Help: debug two attachInterrupt(). Is there a limitation??

Hello

First: I am a beginner. I've only used Arduino for two weeks.

I've started to program a Arduino to read the revolutions of a wheel on the right side and left side of a wagon.

I use attachInterrupt() to receive the pulse from the wheel. So I use both interrupts on my uno.

In order to work inside, I have created a function testPulse(int time) to simulating a rotating wheel. I have on the board connected Pin 7 to Pin 2 with a wire.

But something goes wrong. If I give a pulse on PIN2 (int0), 1 should be added to revolutionsV. But it also adds 1 to revolutionsH. This should only happen if there were a pulse on pin3 (int1). :~

What goes wrong? Is there is a limitation I not familiar with??

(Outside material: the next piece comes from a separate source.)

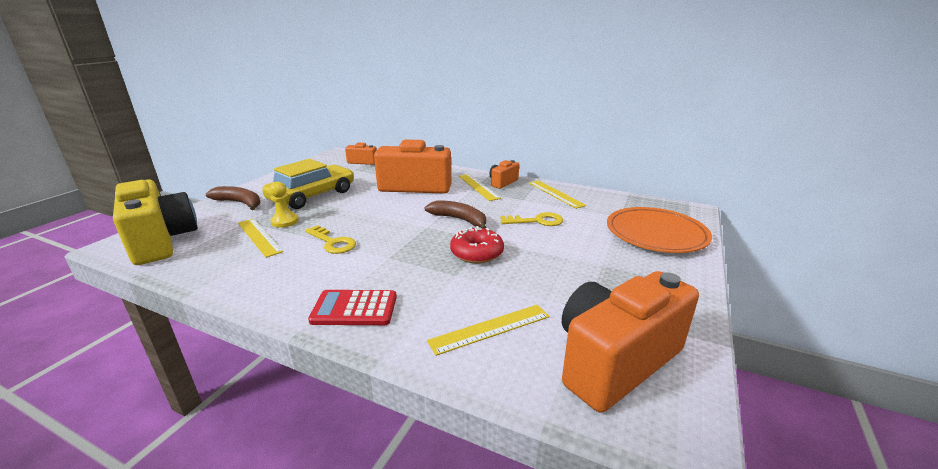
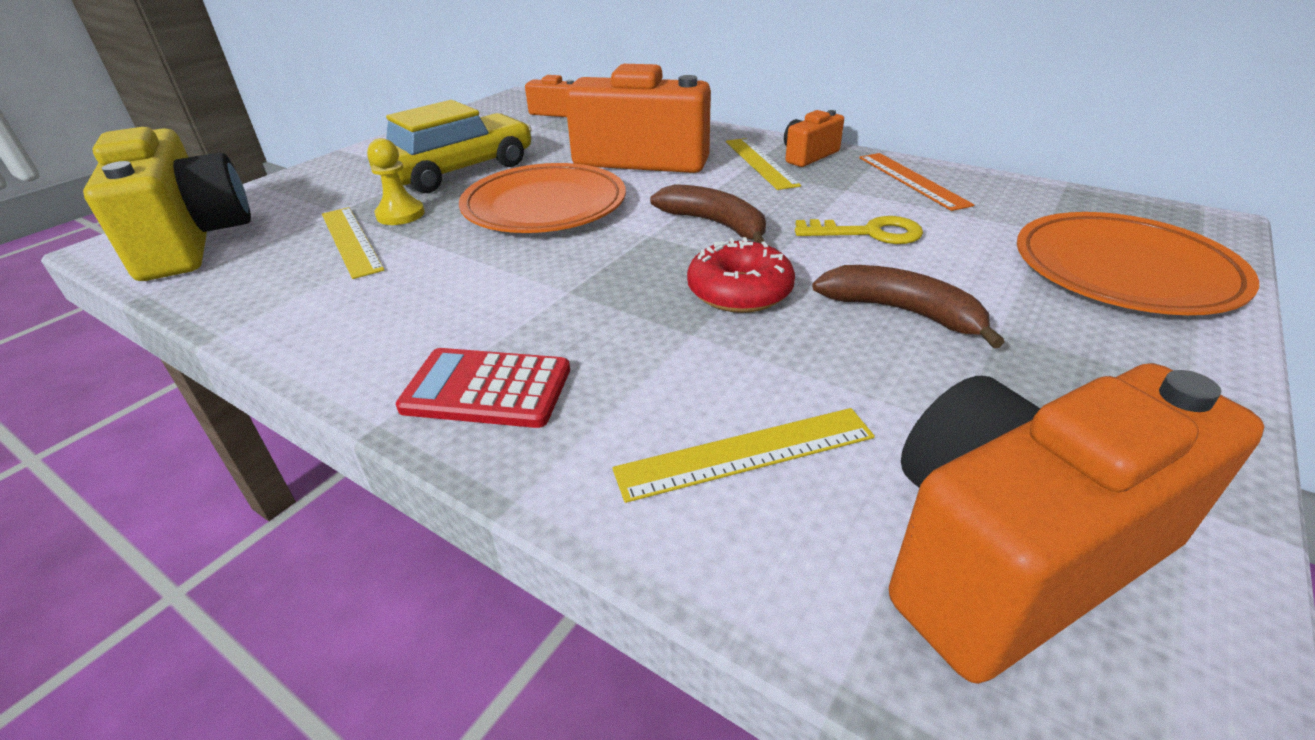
camera: 10 degrees right, 10 degrees up
brown banana [206,186,260,210] -> brown banana moved to [812,265,1004,348]
yellow key [305,225,356,254] -> none
yellow ruler [529,180,587,209] -> orange ruler [859,153,974,211]
none -> orange plate [459,163,626,233]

volatile byte revolutionsH; // stores the number of revolutions
volatile byte revolutionsV; // stores the number of revolutions

int testPulsePIN = 7;

void setup()
{

  Serial.begin(9600);
  pinMode(testPulsePIN,OUTPUT);
  attachInterrupt(1, rpmH, RISING); // INT0 = Pin 2 og INT1 = Pin 3
  attachInterrupt(0, rpmV, RISING); // INT0 = Pin 2 og INT1 = Pin 3

  revolutionsH = 0; //number of revolutions at start
  revolutionsV = 0; //number of revolutions at start
  
}

void loop()
{  
  testPulse(100); //simulation rotating wheel

  Serial.print(revolutionsH);
  Serial.print("\t");
  Serial.println(revolutionsV);
}

void rpmH() //adds one revolution
{
  revolutionsH++;
}

void rpmV() //adds one revolution
{
  revolutionsV++;
}

void testPulse(int time) 
{
  digitalWrite(testPulsePIN, HIGH);   
  delay(2);                  
  digitalWrite(testPulsePIN, LOW);    
  delay(time);
}

If Pin 3 is left open/floating it is possible that a signal on the adjacent Pin 2 is leaking in. Try connecting Pin 3 to Ground.

It worked!! BUT I need to use both the interrupts, since I have two wheels that I need to count revolutions on. So how do I do this? Is my card broken or is "leaking" a typical error?

Is my card broken or is "leaking" a typical error?

"leaking" is not. Floating pins are. If a pin is not explicitly grounded, and nearby voltage, as in that to an adjacent pin, can influence how it is read.